ImageDrooling at Crazybrave's photo of the delicious pomegranates she'd received from a friend has got me thinking of home-grown fruit again, and I am quite envious of people whose fruit trees thrive in their suburban gardens, considering my previous 'mixed' success.

You'd be surprised how much fruit is grown in Melbourne's backyards. Besides the ubiquitous lemon and plum trees, there are also commonly apples, cumquats and nectarines, or, if you're lucky, pears and peaches. Less commonly, you may find pomegranates in their thorny, small-leaved bushes, and, in older houses, that old favourite feijoa (or pineapple quava as some know it).

In neighbourhoods like mine, you'll find older Italian households with persimmon trees. From my kitchen window I can track the progress of my Sicilian neighbour's persimmons. In late autumn–early winter, when all the tree's leaves have fallen (or been assisted to the ground with a stick by my elderly neighbours), I'll be able to marvel at the large fruit hanging in the bare branches, their bright orange glow livening up the dull-grey days.

I marvel at some people's luck at growing trees that bear so much fruit that they have to give it away. Some end up sharing bags of fruit with family, friends, and colleagues, and I miss our family friends who regularly make plum, apricot and other jams and chutneys – because they now live in regional Victoria, we don't get to enjoy their preserves as much as we used to.

This year we missed out on the bags of plums that we previously scored from our neighbour's trees in previous summers. These are actually third-hand plums – branches from trees in the house next to our block of units overhang the back fence of the unit beside ours, and we usually get a bag of fruit when they harvest the overhangs – more if the Sicilian lady next door invites them over to help pick the harvest. Last summer's family crisis and extended stay in Brisbane after my father died meant that we didn't see this bounty, though from reports the weather limited the crop.

I wonder if climate change will continue to play havoc on our cropping trees. Besides the unseasonal frosts, hail, storms and such that have spoiled fruit or blossoms, there are concerns that warming will affect the setting of fruit in trees reliant on the cold to do so, such as apples, pears and stone fruit.
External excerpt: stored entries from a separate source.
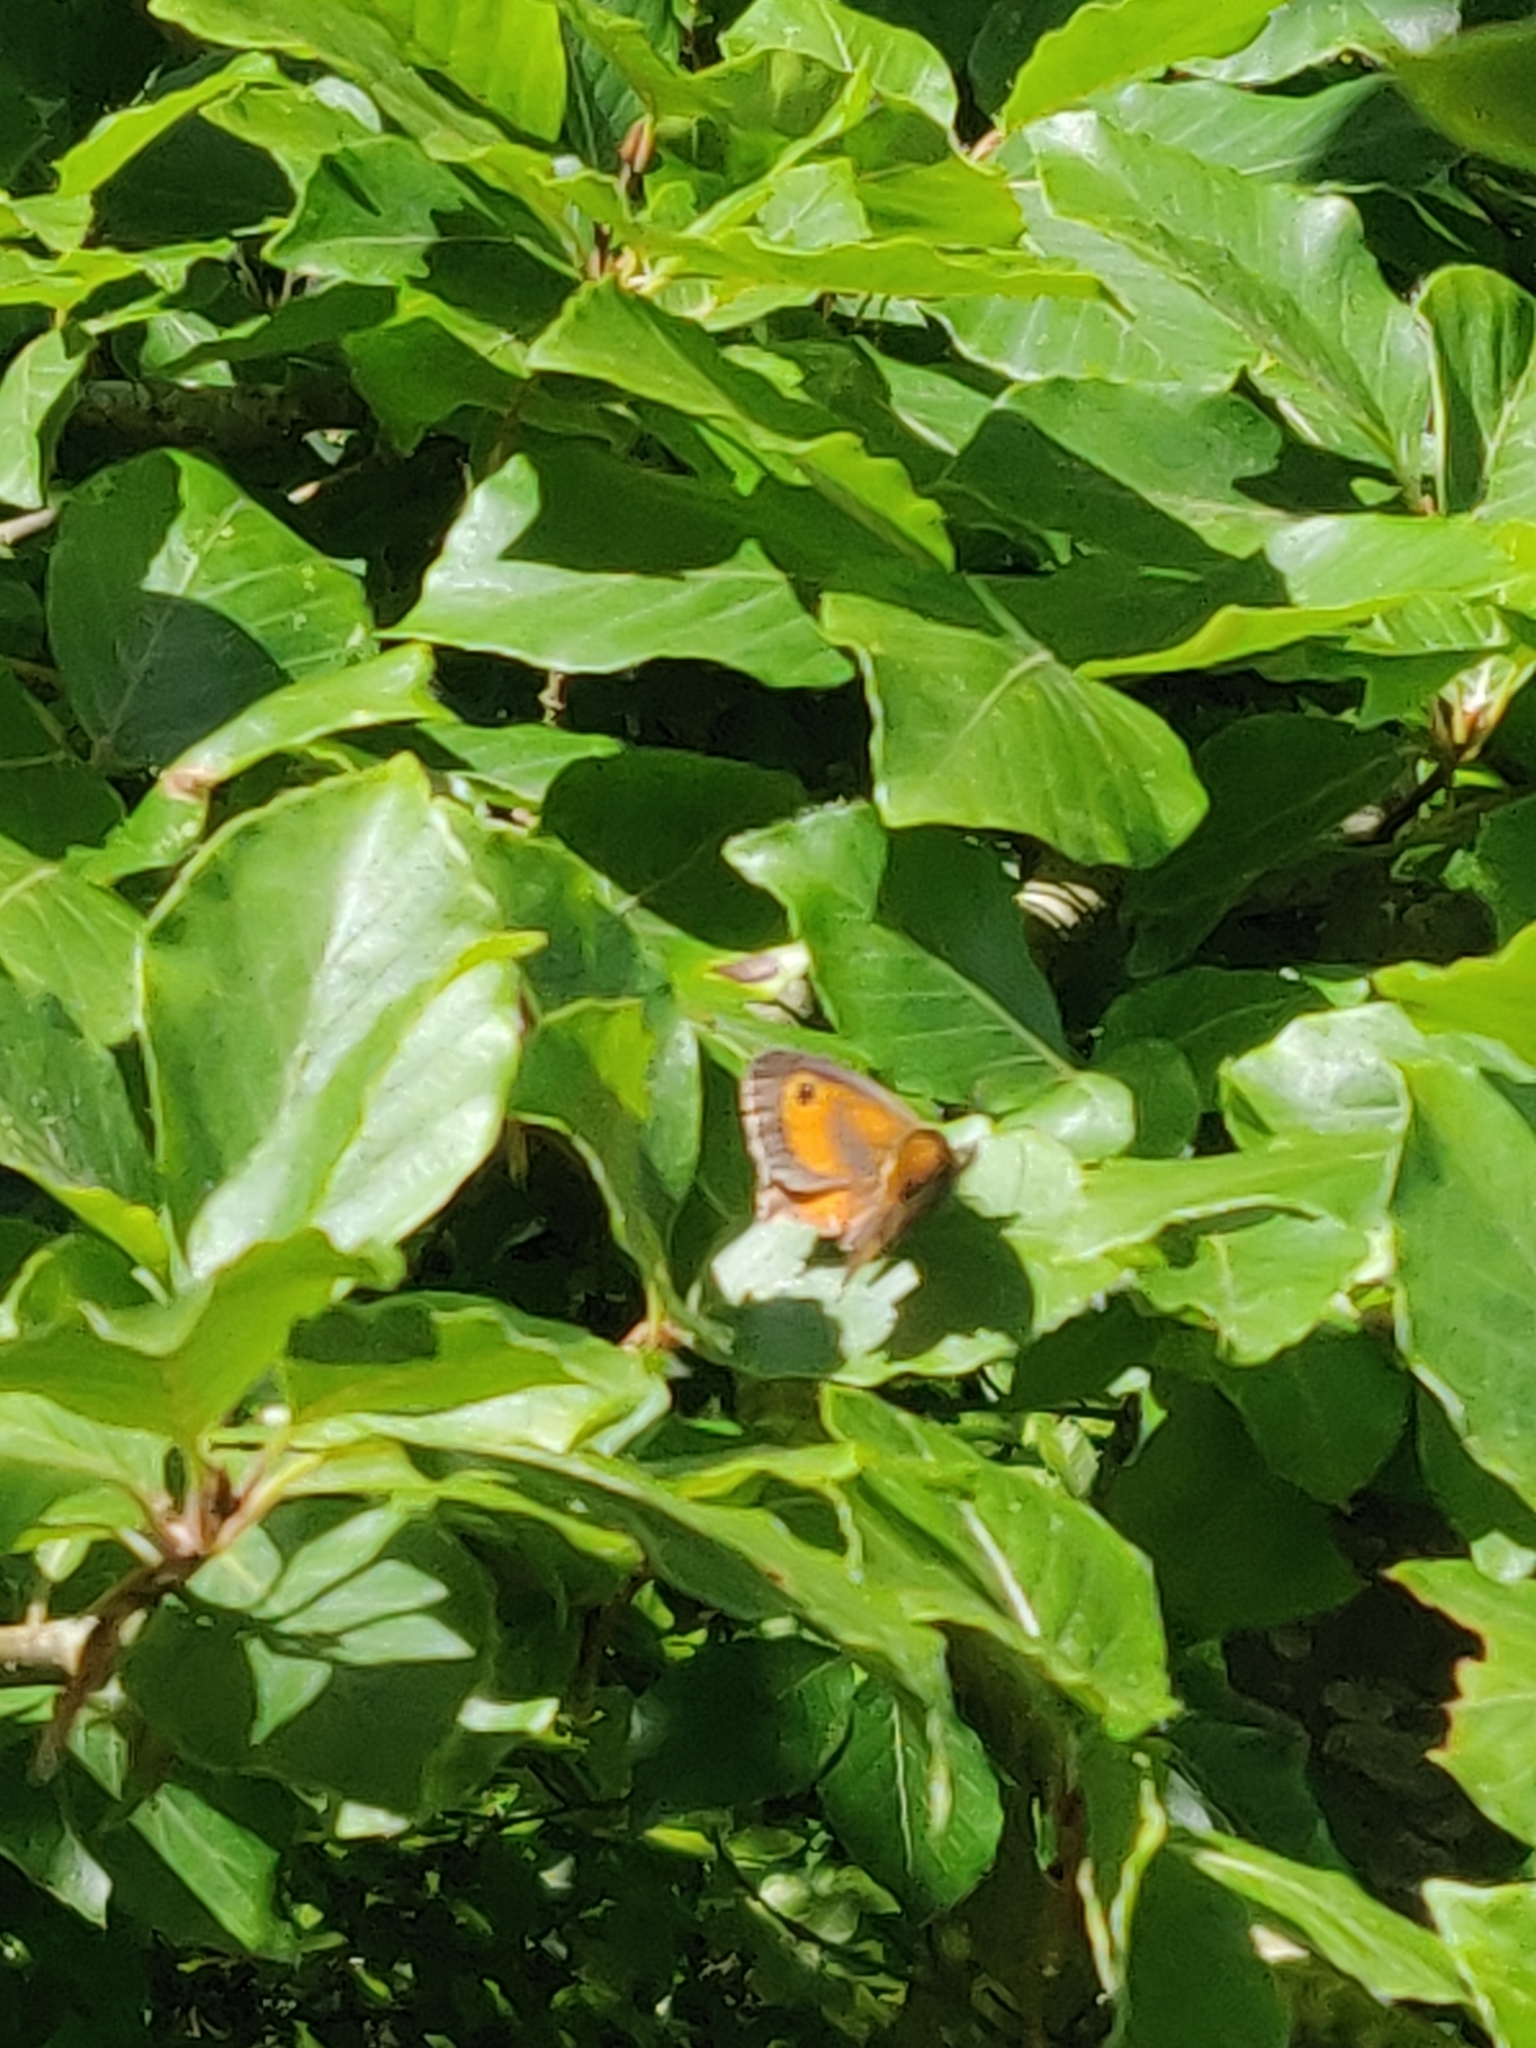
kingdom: Animalia
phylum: Arthropoda
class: Insecta
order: Lepidoptera
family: Nymphalidae
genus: Pyronia
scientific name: Pyronia tithonus
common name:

However, I'm trying not to dwell on such grim thoughts. Instead, I'm going in search of opportunities to share in the bounty of other people's fruit trees. I'm going to harvest the abundant sage, rosemary and thyme (sorry, no parsley) and go in search of urban orchards and swap meets –
those wonderfully convivial gatherings where home-growers can swap their surpluses with something else they don't have much or any of. And there's one set up recently near where I work. Although it's getting late in the season, perhaps I'll find a bag or so of something I like.

What fruit are you growing in your back yard? Have you received some surplus bounty from a friend or relative lately?